# DOCUMENT SEGMENT
════════

Reduced Data Training:
- The 1% setup is interesting, however, the authors do not clearly show how sensitive their method (or methods in general) are to selection, i.e., there is no clear evaluation on how the choice of the 1% affects the outcome
- There are no statistical evaluations, which would be especially important for the 1% evaluations and with the difference between methods being so narrow at times, initial seed choice might be important too
- There is no evaluation as to what the method would do if the data is incomplete, i.e., if particles are missing from one of the frames. This would be important for real-world applications but due to their reliance on hand-crafted synthetic priors and other narrow datasets, this is not evaluated clearly.
Divergence-Freedom/Loss Terms:
- The Divergence-free loss term is interesting but not using it during testing seems odd as it should be helpful in all cases. However, even the authors note that this would be a limitation in non divergence free settings (which they evaluate one of). Considering the prominence of the divergence-free claim, this needs to be further elucidated (especially considering the statement in line 674)
- The authors claim (178) that even for compressible fluids divergence-freedom can be assumed in practice. While sometimes done, this should be more clearly evaluated as the authors clearly do not use the divergence-free loss in datasets where the assumption would not hold.

════════

Decide whether each statement below agrees with the review above. For each, answer yes or no and quote the words of the review that settle it.
(a) The review finds that the authors clearly evaluate how the choice of the 1% affects the outcome.
(b) The review notes that the divergence-free loss term is not used during testing.
(c) The review indicates that the authors evaluate one setting that is not divergence free.

════════

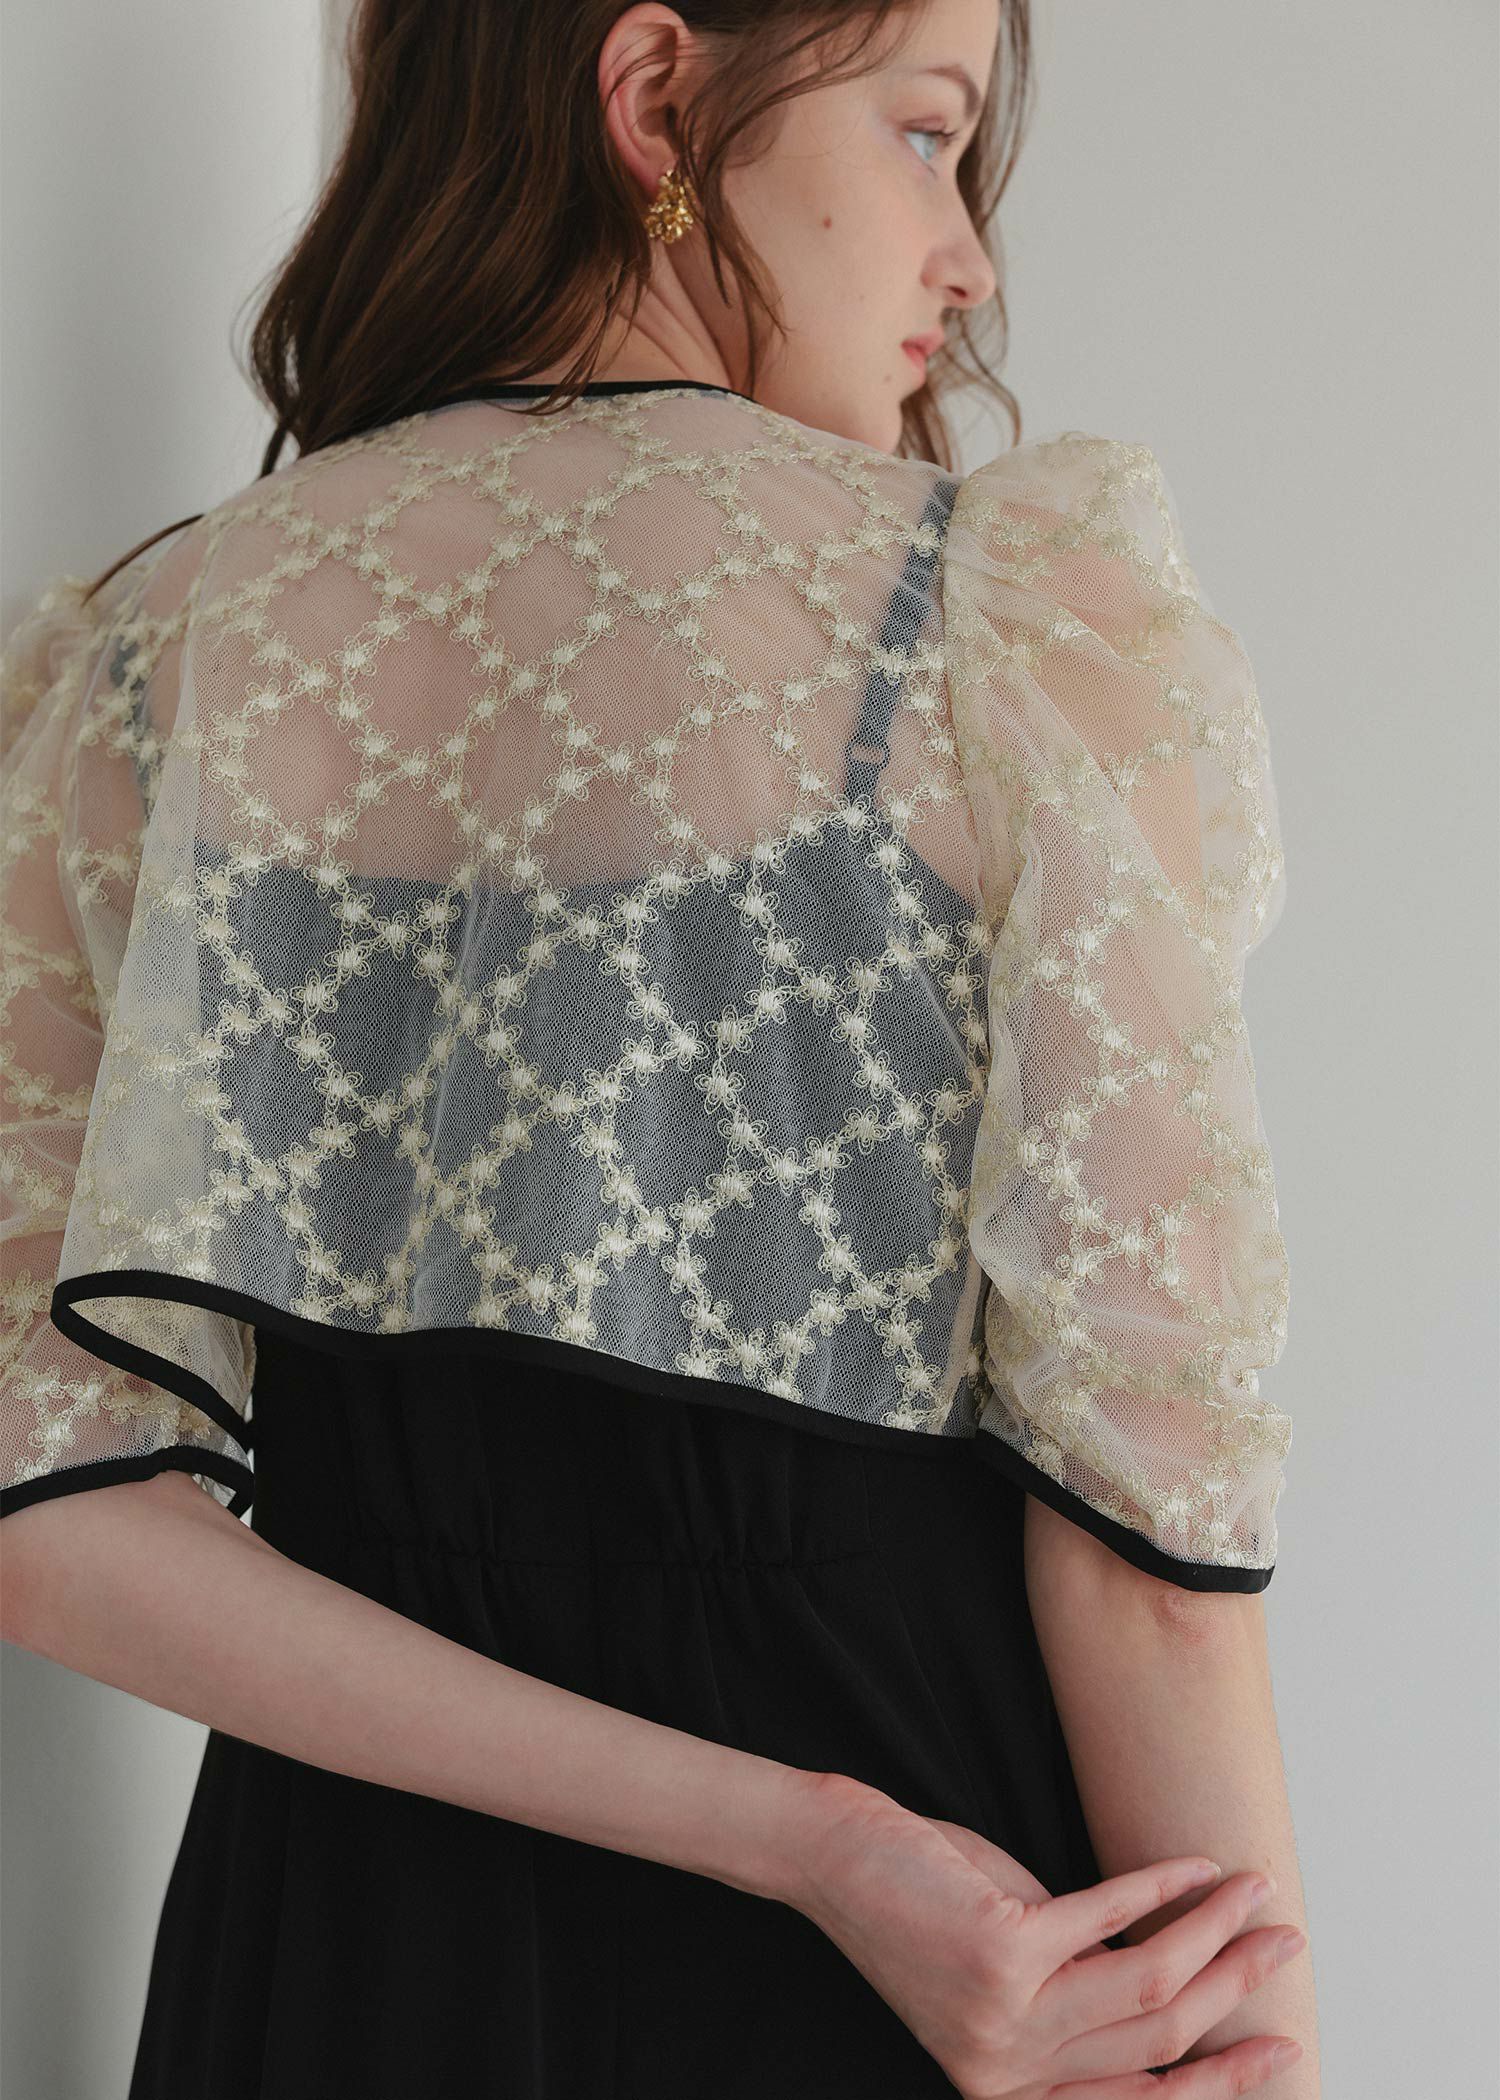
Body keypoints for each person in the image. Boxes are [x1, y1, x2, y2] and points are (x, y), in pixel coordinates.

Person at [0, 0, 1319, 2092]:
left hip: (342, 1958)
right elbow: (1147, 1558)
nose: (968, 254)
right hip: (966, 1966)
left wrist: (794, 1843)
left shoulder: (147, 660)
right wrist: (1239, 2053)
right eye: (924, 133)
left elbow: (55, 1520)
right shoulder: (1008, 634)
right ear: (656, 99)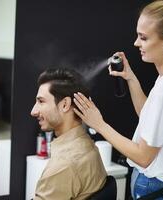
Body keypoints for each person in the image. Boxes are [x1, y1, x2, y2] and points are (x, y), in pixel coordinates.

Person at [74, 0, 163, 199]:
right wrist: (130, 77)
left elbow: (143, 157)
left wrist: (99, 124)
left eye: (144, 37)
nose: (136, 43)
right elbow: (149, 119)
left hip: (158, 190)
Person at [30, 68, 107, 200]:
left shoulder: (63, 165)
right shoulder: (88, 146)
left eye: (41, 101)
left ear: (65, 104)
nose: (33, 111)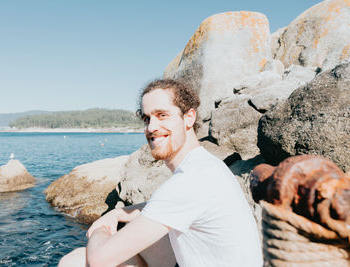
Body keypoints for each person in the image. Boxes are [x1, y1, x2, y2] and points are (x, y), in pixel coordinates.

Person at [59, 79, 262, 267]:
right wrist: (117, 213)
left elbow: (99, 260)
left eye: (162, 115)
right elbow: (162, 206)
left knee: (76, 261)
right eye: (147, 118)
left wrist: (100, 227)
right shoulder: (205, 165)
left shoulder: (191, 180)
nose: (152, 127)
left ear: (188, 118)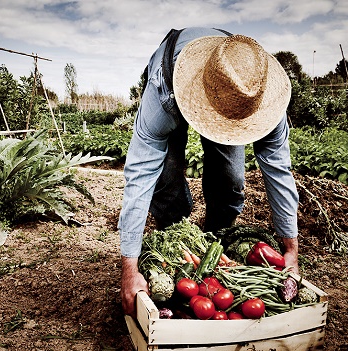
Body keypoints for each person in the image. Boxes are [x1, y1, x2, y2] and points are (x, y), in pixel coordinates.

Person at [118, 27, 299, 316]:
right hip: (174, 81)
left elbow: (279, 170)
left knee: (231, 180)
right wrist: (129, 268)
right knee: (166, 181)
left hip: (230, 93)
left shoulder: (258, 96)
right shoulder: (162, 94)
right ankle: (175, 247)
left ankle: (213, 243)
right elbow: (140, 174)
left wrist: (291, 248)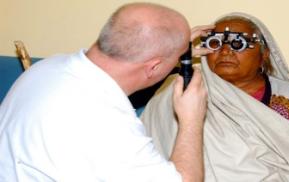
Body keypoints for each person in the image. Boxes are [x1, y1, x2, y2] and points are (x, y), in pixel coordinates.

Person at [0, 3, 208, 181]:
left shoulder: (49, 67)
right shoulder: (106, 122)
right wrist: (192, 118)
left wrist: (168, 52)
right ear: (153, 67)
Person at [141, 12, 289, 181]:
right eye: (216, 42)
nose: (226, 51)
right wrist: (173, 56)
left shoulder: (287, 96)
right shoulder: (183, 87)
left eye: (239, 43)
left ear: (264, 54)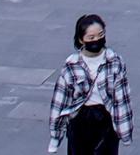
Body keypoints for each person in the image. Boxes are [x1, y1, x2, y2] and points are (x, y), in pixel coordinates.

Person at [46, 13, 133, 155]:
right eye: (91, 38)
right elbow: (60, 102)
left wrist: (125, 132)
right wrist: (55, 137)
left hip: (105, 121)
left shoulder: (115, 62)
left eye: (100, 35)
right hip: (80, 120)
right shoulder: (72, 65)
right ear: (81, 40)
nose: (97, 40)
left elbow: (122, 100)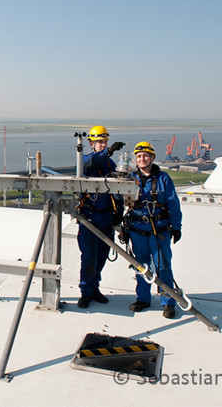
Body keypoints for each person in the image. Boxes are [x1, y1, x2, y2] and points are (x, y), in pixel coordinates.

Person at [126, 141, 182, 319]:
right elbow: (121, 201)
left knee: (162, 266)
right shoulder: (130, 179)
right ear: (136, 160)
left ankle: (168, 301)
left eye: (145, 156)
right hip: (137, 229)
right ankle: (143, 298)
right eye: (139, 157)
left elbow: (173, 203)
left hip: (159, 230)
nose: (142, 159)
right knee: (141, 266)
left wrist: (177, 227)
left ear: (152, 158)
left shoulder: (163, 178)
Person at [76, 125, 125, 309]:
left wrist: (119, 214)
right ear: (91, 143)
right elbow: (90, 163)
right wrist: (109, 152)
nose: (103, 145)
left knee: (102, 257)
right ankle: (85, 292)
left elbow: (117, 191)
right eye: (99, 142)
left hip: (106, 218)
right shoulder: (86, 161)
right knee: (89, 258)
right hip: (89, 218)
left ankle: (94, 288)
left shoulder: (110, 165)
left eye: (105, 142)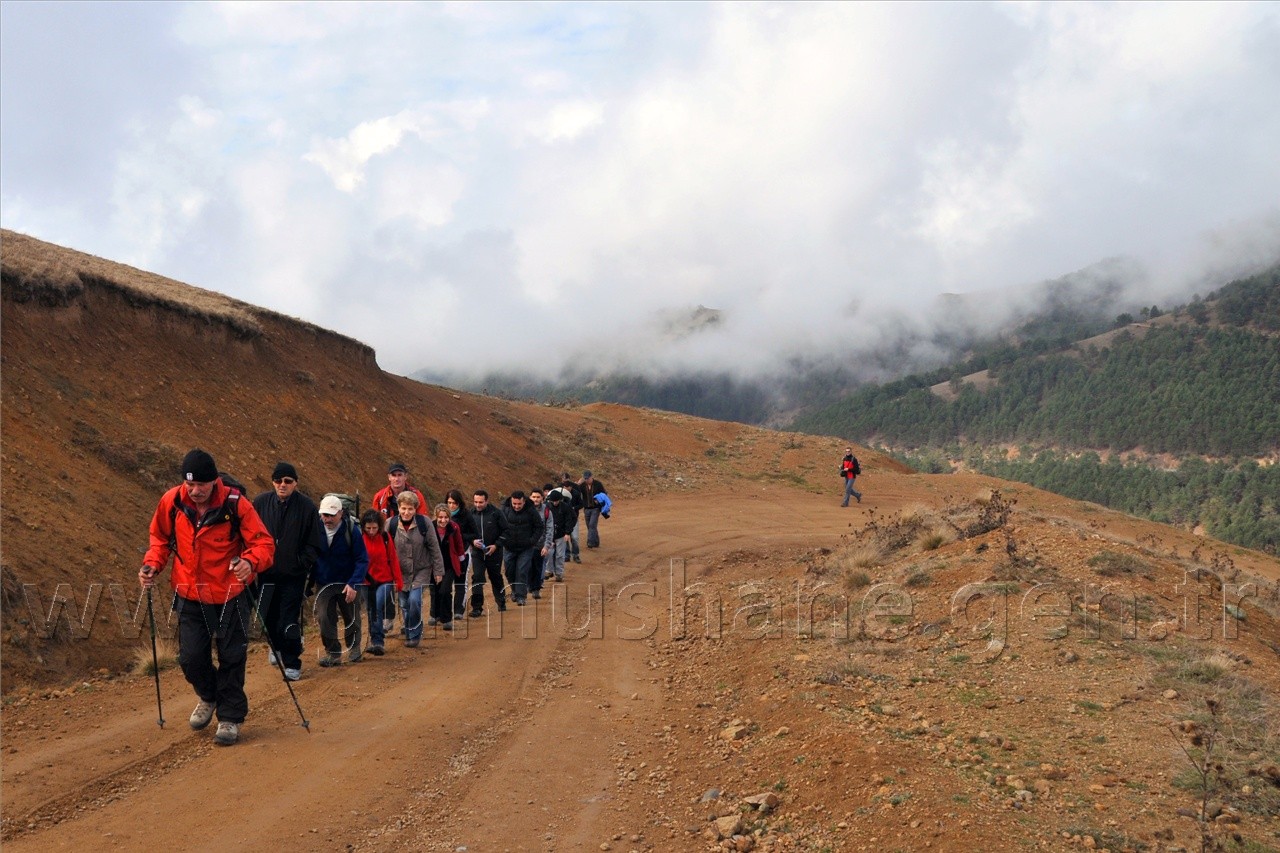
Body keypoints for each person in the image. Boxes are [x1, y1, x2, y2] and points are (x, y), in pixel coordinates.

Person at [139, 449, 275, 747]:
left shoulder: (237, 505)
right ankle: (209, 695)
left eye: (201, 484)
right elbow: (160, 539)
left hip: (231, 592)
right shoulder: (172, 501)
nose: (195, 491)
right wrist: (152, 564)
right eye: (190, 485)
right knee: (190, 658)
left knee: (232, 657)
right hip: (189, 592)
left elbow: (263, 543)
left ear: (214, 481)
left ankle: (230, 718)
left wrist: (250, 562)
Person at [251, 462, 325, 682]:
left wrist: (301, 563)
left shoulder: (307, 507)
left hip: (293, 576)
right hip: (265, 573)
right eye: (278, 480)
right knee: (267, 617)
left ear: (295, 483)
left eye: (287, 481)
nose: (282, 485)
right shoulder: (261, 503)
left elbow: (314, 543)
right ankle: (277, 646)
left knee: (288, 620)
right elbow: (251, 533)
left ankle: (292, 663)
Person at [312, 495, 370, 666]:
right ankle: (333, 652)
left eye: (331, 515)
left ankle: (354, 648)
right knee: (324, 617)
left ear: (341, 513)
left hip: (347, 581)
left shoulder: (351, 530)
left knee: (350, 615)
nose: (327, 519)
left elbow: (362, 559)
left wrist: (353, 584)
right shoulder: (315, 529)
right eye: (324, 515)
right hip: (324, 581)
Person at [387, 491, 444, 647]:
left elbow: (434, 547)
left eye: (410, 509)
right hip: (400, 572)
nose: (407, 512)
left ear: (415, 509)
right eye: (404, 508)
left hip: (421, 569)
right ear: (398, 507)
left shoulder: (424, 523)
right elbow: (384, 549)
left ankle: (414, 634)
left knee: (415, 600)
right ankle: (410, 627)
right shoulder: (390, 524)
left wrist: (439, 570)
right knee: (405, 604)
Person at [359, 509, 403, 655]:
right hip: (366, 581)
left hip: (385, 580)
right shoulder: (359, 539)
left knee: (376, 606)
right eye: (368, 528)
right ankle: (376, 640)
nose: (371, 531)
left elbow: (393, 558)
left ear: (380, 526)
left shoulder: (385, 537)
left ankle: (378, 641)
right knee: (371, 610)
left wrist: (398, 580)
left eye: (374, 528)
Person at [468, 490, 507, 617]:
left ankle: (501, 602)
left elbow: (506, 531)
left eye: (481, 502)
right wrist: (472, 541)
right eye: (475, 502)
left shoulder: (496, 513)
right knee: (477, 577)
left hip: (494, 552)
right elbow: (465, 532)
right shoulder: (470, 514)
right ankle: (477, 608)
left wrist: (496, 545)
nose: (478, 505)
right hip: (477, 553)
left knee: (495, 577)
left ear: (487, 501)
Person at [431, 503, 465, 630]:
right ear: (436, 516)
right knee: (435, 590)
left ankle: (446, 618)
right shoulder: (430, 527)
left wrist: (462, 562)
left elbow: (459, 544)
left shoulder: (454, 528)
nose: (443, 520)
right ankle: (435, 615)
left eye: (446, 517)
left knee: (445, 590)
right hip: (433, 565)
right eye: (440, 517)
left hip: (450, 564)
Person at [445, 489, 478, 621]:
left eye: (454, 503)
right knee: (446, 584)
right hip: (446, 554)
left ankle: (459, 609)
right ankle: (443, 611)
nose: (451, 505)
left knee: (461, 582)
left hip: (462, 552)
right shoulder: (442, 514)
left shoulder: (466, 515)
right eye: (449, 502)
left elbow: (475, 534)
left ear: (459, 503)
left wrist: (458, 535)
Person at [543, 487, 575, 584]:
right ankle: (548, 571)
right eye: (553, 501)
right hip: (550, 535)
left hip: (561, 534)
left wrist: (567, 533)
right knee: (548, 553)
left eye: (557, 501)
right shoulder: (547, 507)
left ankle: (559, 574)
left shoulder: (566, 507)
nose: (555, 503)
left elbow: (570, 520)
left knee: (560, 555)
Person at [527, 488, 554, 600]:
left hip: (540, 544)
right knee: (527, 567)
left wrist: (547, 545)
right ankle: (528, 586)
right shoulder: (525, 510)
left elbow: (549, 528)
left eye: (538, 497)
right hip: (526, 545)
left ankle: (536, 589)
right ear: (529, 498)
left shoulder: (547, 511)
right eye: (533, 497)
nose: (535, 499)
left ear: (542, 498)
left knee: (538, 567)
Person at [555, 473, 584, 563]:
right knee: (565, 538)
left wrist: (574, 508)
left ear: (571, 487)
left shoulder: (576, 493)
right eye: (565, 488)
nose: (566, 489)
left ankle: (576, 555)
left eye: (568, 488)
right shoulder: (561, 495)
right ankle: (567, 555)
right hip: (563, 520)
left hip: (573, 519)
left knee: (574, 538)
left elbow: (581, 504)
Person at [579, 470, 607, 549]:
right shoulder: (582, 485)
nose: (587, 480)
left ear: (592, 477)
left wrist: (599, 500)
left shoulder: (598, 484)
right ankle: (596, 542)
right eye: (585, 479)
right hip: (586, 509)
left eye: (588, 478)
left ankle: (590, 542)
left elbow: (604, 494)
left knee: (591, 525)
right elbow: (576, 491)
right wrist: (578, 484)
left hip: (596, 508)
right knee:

════════

# SOLUTION
(a) No: "there is no clear evaluation on how the choice of the 1% affects the outcome"
(b) Yes: "not using it during testing seems odd"
(c) Yes: "(which they evaluate one of)"